• _Goal of the exercise_
Copy the text of each record below exactly, line for line, leaving out the pictures.

• _Listed records_

###

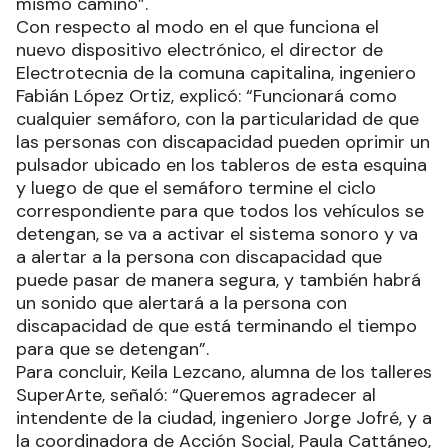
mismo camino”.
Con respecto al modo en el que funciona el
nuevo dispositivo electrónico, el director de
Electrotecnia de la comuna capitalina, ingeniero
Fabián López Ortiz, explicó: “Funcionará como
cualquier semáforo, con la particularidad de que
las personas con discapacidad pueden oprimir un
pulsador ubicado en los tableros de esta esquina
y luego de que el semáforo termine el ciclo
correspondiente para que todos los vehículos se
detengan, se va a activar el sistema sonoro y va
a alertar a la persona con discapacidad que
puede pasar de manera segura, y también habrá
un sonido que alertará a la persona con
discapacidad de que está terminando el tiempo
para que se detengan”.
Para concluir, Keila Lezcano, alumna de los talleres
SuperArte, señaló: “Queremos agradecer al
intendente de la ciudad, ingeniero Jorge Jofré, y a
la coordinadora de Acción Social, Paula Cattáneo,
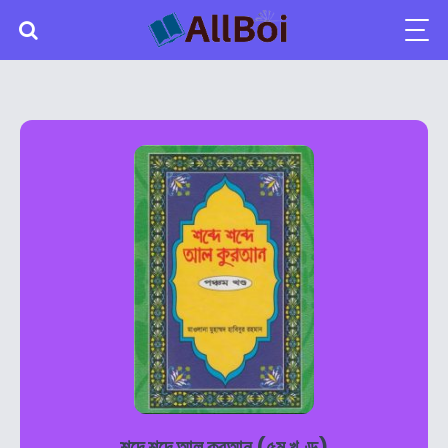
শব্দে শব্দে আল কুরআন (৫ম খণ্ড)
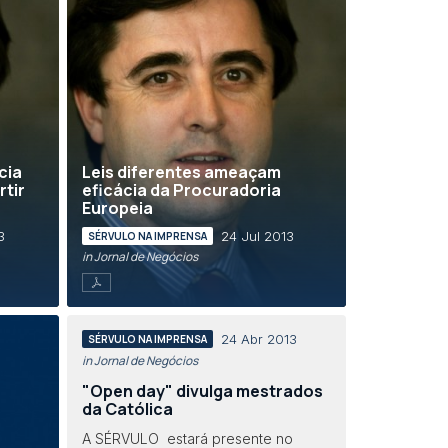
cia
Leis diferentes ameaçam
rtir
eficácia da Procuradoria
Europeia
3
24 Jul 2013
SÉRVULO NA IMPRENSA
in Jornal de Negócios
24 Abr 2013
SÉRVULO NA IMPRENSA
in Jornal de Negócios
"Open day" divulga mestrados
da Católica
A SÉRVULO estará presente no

###

• _Output_
mismo camino”.
Con respecto al modo en el que funciona el
nuevo dispositivo electrónico, el director de
Electrotecnia de la comuna capitalina, ingeniero
Fabián López Ortiz, explicó: “Funcionará como
cualquier semáforo, con la particularidad de que
las personas con discapacidad pueden oprimir un
pulsador ubicado en los tableros de esta esquina
y luego de que el semáforo termine el ciclo
correspondiente para que todos los vehículos se
detengan, se va a activar el sistema sonoro y va
a alertar a la persona con discapacidad que
puede pasar de manera segura, y también habrá
un sonido que alertará a la persona con
discapacidad de que está terminando el tiempo
para que se detengan”.
Para concluir, Keila Lezcano, alumna de los talleres
SuperArte, señaló: “Queremos agradecer al
intendente de la ciudad, ingeniero Jorge Jofré, y a
la coordinadora de Acción Social, Paula Cattáneo,
শব্দে শব্দে আল কুরআন (৫ম খণ্ড)
cia
Leis diferentes ameaçam
rtir
eficácia da Procuradoria
Europeia
3
24 Jul 2013
SÉRVULO NA IMPRENSA
in Jornal de Negócios
24 Abr 2013
SÉRVULO NA IMPRENSA
in Jornal de Negócios
"Open day" divulga mestrados
da Católica
A SÉRVULO estará presente no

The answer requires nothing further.